Iron Maiden concert was mad, violent, loud, melodic, a dream, exhaustive, great trip, mostly bad opening acts, and a great great great show, probably the biggest rock/metal concert to happen in the country. Why did it get over so quickly?
Richard Stallman, Linus Torvalds and Mark Shuttleworth (mostly through Google Video) are instigating and inspiring me to buy a piece of hardware and get focussed on GNU-Linux. Frankly, Linux is my exile. The parting has been long and I miss it.
Life is back at peace.
Finished watching the 3 seasons of Entourage. Contemplating to start watching Prison Break.
Pre-built might work for typical users. But pre-built didn’t work for Google. And pre-built doesn’t work for me.
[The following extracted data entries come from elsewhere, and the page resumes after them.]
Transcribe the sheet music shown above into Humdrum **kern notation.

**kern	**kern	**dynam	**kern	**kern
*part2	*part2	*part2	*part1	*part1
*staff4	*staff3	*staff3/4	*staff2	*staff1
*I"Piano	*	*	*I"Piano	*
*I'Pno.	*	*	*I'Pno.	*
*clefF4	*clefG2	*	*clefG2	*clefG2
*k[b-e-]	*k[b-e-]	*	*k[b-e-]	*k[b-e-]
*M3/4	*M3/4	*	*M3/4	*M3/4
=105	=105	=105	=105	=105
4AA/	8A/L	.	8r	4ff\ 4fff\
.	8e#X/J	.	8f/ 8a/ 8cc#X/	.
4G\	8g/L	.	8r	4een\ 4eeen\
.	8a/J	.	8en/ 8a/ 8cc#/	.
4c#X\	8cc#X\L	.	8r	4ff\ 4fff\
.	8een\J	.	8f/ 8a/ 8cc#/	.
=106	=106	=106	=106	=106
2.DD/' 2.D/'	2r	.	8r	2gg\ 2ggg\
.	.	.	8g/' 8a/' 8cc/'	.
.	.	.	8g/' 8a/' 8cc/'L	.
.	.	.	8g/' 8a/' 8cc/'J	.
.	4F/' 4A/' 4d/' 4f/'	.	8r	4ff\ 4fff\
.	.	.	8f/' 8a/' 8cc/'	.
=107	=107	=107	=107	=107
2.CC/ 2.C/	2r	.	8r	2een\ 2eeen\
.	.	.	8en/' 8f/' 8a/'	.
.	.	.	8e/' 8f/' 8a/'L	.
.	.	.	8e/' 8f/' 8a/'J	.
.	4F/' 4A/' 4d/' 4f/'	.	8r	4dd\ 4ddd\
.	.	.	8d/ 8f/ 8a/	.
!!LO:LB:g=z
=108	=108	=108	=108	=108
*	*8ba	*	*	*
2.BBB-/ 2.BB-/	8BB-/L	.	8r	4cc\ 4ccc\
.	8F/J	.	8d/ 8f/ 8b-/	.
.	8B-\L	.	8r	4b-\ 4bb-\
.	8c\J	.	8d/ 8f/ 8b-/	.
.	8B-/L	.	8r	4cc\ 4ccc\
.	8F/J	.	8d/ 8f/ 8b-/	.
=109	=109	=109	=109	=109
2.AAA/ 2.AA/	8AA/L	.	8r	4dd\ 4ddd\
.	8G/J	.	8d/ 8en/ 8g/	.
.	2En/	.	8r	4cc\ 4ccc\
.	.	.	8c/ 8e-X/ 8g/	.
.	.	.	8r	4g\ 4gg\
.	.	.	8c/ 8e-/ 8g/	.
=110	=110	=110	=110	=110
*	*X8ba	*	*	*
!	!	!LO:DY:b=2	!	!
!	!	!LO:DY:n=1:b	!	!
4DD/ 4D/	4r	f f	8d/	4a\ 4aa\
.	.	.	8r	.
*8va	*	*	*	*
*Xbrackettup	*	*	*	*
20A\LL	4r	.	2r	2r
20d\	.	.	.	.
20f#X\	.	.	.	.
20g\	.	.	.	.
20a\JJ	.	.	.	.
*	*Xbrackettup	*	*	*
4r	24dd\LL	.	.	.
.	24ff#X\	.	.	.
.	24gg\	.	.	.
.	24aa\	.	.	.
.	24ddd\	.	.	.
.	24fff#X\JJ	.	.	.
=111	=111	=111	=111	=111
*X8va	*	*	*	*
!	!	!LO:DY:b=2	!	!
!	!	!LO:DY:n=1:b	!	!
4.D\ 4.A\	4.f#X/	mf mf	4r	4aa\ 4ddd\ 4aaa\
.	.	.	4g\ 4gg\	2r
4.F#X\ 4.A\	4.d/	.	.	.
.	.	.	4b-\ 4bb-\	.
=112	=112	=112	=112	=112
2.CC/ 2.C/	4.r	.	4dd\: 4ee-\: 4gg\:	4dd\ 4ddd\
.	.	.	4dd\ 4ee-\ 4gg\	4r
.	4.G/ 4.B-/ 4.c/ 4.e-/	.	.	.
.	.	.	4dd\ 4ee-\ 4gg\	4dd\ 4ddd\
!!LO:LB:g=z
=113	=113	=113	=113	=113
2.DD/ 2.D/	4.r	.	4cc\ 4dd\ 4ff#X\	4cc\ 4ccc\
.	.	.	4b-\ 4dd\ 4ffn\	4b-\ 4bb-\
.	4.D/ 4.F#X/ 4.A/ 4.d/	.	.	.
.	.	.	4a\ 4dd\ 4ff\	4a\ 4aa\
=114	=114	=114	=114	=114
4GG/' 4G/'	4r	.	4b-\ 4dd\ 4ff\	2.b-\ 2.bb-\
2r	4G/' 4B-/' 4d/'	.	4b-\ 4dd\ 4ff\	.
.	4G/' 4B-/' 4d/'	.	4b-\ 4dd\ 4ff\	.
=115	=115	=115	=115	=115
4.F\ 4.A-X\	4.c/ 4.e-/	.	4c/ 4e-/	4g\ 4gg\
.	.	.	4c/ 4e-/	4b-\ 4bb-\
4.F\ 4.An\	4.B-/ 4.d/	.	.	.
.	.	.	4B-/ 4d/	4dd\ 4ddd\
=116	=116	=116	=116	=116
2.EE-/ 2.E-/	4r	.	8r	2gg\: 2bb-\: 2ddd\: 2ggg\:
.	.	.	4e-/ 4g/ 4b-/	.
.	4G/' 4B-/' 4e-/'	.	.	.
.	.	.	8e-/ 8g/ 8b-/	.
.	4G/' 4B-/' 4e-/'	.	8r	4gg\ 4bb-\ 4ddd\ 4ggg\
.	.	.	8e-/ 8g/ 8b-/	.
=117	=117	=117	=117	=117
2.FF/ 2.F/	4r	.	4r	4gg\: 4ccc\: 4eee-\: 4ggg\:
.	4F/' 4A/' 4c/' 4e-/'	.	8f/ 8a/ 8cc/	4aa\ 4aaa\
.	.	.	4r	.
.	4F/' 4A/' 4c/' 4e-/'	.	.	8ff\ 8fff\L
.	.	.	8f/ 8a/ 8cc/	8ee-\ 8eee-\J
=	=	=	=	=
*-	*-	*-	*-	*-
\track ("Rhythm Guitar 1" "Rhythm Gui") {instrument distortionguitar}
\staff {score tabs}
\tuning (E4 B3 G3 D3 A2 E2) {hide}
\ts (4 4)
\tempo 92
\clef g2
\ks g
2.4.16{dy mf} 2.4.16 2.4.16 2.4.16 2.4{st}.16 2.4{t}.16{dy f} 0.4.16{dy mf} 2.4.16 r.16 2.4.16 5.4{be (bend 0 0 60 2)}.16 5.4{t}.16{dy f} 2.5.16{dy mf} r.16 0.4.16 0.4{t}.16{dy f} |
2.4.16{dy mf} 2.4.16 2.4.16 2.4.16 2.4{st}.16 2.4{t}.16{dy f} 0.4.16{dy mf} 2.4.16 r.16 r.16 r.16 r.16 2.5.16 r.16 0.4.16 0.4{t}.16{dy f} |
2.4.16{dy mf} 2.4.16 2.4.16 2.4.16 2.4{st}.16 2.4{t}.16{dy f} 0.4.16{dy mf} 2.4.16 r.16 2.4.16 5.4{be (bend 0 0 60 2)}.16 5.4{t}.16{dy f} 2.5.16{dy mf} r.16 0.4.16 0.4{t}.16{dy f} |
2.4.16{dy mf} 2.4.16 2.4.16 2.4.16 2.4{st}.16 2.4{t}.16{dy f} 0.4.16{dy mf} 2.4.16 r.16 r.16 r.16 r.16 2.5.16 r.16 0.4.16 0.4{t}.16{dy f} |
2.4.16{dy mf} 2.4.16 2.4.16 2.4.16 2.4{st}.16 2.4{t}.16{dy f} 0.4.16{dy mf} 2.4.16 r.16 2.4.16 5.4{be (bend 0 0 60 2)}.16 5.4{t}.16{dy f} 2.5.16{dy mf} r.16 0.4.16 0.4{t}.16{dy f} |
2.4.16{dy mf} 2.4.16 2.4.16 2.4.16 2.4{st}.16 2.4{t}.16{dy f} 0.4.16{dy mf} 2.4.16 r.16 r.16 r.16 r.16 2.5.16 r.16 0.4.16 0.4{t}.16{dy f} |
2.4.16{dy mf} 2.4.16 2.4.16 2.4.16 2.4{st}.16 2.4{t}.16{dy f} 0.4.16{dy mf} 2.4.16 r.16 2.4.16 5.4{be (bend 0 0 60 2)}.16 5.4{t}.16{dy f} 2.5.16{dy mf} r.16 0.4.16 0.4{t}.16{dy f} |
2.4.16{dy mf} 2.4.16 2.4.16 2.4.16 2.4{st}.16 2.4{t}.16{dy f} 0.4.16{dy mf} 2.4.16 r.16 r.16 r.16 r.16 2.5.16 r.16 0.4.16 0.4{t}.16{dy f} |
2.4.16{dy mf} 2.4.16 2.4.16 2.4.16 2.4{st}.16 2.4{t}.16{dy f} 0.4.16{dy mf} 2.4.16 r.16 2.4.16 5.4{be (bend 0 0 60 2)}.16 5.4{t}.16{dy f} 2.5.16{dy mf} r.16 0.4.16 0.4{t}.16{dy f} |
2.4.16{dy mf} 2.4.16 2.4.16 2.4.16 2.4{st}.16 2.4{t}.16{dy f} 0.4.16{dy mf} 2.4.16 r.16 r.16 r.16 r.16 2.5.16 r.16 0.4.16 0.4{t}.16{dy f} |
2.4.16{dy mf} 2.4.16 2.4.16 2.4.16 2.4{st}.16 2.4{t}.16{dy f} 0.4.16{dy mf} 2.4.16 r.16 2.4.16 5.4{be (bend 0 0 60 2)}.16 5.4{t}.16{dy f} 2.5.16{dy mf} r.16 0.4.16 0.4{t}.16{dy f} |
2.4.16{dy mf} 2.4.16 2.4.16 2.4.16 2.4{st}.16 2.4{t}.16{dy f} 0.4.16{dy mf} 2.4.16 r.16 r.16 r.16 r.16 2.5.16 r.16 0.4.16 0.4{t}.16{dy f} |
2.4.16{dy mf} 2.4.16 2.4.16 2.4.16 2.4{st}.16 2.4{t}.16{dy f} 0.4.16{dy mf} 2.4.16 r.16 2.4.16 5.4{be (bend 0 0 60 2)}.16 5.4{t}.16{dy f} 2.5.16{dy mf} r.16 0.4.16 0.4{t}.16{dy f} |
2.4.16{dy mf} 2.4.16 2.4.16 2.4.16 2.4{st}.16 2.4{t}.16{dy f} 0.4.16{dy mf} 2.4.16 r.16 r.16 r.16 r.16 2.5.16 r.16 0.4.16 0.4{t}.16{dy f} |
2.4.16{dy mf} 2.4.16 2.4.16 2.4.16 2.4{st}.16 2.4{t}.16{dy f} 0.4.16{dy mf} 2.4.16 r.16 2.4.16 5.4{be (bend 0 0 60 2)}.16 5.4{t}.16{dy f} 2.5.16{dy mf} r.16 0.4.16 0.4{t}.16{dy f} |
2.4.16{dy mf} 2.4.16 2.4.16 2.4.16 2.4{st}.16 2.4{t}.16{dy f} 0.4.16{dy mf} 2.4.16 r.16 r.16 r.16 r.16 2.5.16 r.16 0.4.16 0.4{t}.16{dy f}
We aren’t typical users. We’re programmers. The x86 commodity PC is the essential, ultimate tool of our craft. It’s the end product of 30 years of computer evolution. And it’s still evolving today, with profound impact on the way we code. If you treat your PC like an appliance you plug into a wall, you’ve robbed yourself of a crucial lesson on the symbiotic relationship between software and hardware. The best way to truly understand the commodity PC is to gleefully dig in and build one yourself. Get your hands dirty and experience the economics of computer hardware first hand– the same economics that have shaped the software industry since the very first line of code was stored in memory.
The reason Nike is bothered to make an ad for cricket? Maybe they realized India is no longer a third world market they can ignore and let Reebok eat away the market share.